There are 27 oil and gas platforms off the California coast. Federal officials have jurisdiction over 23, which range from almost 30 years old to more than 50 and are in water depths from 95 feet (29 meters) to almost 1,200 feet (366 meters) according to a report released last year by the Aquarium of the Pacific co-sponsored by the California State Lands Commission, which oversees pipelines in state waters.
About half the platforms are still producing oil, which goes from wells to the platforms to refineries via a network of pipes like the one in the recent spill.
Environmentalists have long complained about poor federal oversight of pipeline companies. In April, a scathing report from the congressional watchdog Government Accountability Office found fundamental problems with how officials monitor those lines — an issue first recognized in 2007.
The report focused on about 8,600 miles (13,840 kilometers) of lines in the Gulf of Mexico. It said the Interior Department’s Bureau of Safety and Environmental Enforcement allows companies to use unreliable methods to detect leaks and has not systematically tracked whether pipelines move or become exposed because of strong currents or changes on the seafloor.
A top aide to Interior Secretary Deb Haaland acknowledged the problems, and officials said new rules could be finalized next year. Those will include significant changes to requirements for detecting leaks, inspections, repairs to pipelines and other areas, Laura Daniel-Davis, the agency’s principal deputy assistant secretary for land and mineral management, said in a letter to the GAO released last month.
The fewer pipelines present in the Pacific versus the Gulf means federal regulators can keep closer watch off the California coastline, said John Smith, who spent more than three decades with the agency that manages oil and gas production, the Bureau of Ocean Energy Management, and its predecessor, the Minerals Management Service.
But he added that the Amplify spill will test whether that oversight has been sufficient for something forecast decades ago.
In 1991, the federal Minerals Management Service predicted a 94% chance of a major oil spill off Southern California over 30 years. That estimate was released not long after a tanker spill blackened coastline in Huntington Beach and Newport Beach, and the pipeline break that created the slick off Ventura County.
The oil industry – the source of 150,000 jobs in California and hundreds of millions of state tax dollars over the years — has long been an awkward partner with the environmentally minded state, a national leader in renewable energy that will ban the sale of new gasoline-powered passenger cars and trucks in 2035.
A moratorium was placed on new oil and gas leases in state waters after a devastating 1969 spill in Santa Barbara that helped spur the modern environmental movement. Now, U.S. Rep. Michelle Steel, an Orange County Republican, wants to temporarily ban cargo ships from anchoring or idling off the county’s coastline, calling the backlog of ships waiting to unload “an environmental and public health crisis.”
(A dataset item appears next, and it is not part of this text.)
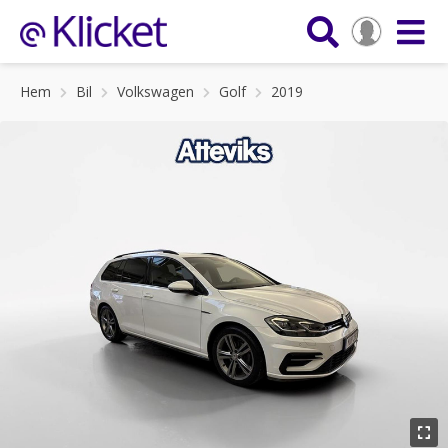
Hem
Bil
Volkswagen
Golf
2019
Oil production in federal waters in the Pacific is down 90% since 1995, with no new drilling leases sold since the early 1980s. As crude reservoirs beneath California’s offshore platforms get depleted, that means thinner industry profits.
“It’s very difficult for them to make major investments in equipment and pipelines,” Smith said.
Officials have identified a narrow crack in the Amplify pipeline as the source of the recent spill. What caused the break remains a mystery that might never be unraveled.
Coast Guard investigators suspect the line was hit by a multi-ton anchor from one of thousands of cargo ships that annually use the twin ports of Long Beach and Los Angeles. The pipe was bent and dragged as far as 105 feet (32 meters), its concrete sheath cracked, then possibly hit again by other anchors.
Safety inspections in 2015, 2017 and 2019 found anomalies in Amplify’s pipeline, including instances of metal loss and three dents that were previously repaired. But several experts who reviewed the reports said the metal loss — which can be a sign of a pipe wall thinning as it corrodes with age — was relatively minor. The dents were not in the same area as the spill.
“It’s one of the cleanest lines I’ve ever seen,” said engineer Chris Fox with State Lands Commission, which oversees pipelines through state waters.
The inspection reports were obtained by The Associated Press through a public records request.
A grappling hook is unlikely the culprit in the Amplify case because the pipeline is much larger and heavier than the pipeline that failed after being hooked in 1991, said Smith, now a consultant for the oil and gas industry.
“That’s much harder to move. You need a much bigger impact to drag it 100 feet,” he said.